Sometimes I wish I could feel less uncertainty, less raging self-doubt about my work. Shouldn’t it stop, after a while? The questioning, the internal nagging feeling that I’ll never get it quite right? Seven books into this life, and I still sit down to write with a flutter of dread in my heart. You can’t do this, a little voice whispers. What makes you think you can do this?

I’ve been working on making peace with this voice. After all, it isn’t going away. Colette once wrote: “The writer who loses her self-doubt, who gives way as she grows old to a sudden euphoria, to prolixity, should stop writing immediately: the time has come for her to lay aside her pen.”

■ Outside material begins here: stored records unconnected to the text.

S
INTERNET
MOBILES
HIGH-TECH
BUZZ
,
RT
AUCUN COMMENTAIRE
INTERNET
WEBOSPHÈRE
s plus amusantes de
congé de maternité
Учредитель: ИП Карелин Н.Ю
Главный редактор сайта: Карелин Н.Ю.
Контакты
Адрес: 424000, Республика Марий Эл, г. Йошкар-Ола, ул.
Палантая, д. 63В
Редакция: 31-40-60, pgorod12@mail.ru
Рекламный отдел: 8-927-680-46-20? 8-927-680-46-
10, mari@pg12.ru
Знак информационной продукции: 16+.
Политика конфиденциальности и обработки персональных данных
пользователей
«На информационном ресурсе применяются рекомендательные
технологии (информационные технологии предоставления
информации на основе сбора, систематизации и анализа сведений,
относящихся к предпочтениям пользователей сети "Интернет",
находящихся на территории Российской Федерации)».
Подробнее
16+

Many years ago, when I was at work on my second novel–which to my mind is the least accomplished of all my novels–I loved what I was doing. Oh, how I loved the music of my own words! I carried around pieces of my manuscript. I read passage aloud to friends. I read those pages over and over again, in the backs of taxis, while in cafes, or waiting in line. I wasn’t reading them with a critical eye, but rather, a blind and adoring one.

With each of my successive books, I have loved my work a bit less. And, interestingly enough, the work has grown better. It seems that loving my work wasn’t doing me any good at all. Grace Paley used to say that if she loved a sentence enough that she wanted to get up from her desk and walk into the other room to read it to her husband, she knew she had to cut it. At the time, as a graduate student, I wasn’t sure what she meant. Wasn’t it a good thing, to love one’s own sentences? But as with many of the remarkable bits of wisdom Grace shared, this has bloomed in my mind, over time.

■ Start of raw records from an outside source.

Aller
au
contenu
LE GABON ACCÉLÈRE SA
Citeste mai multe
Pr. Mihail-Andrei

So where, then, is the pleasure? If sitting down to do the work is hard–and it is hard, it should be hard–and if the process of getting that work into shape is hard–and it is, hard, it should be hard–and if bringing that work out into the world is a roller-coaster ride, full of ups and downs, unanticipated curves, elation and disappointment constant bedrellows–then what could possibly be the point?

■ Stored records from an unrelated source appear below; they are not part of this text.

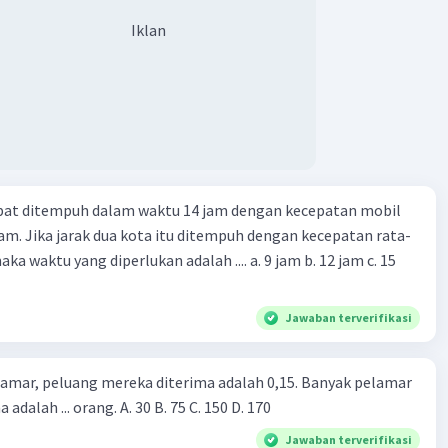
Iklan
apat ditempuh dalam waktu 14 jam dengan kecepatan mobil
jam. Jika jarak dua kota itu ditempuh dengan kecepatan rata-
 yang diperlukan adalah .... a. 9 jam b. 12 jam c. 15
Jawaban terverifikasi
lamar, peluang mereka diterima adalah 0,15. Banyak pelamar
 adalah ... orang. A. 30 B. 75 C. 150 D. 170
Jawaban terverifikasi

As best as I can tell, the absorption, the single-minded focus, the hours that pass while most engaged in the work itself is the point. When I am deep into a piece of work, actually doing the writing of it, I am not thinking that it’s lousy, or genius, or anything in between. I’m not thinking about people reading it, or reviewing it, or responding to it in any way. I’m simply in the process–all the way down there in the trenches of the process–with my small, flickering candle, trying to tunnel through the darkness.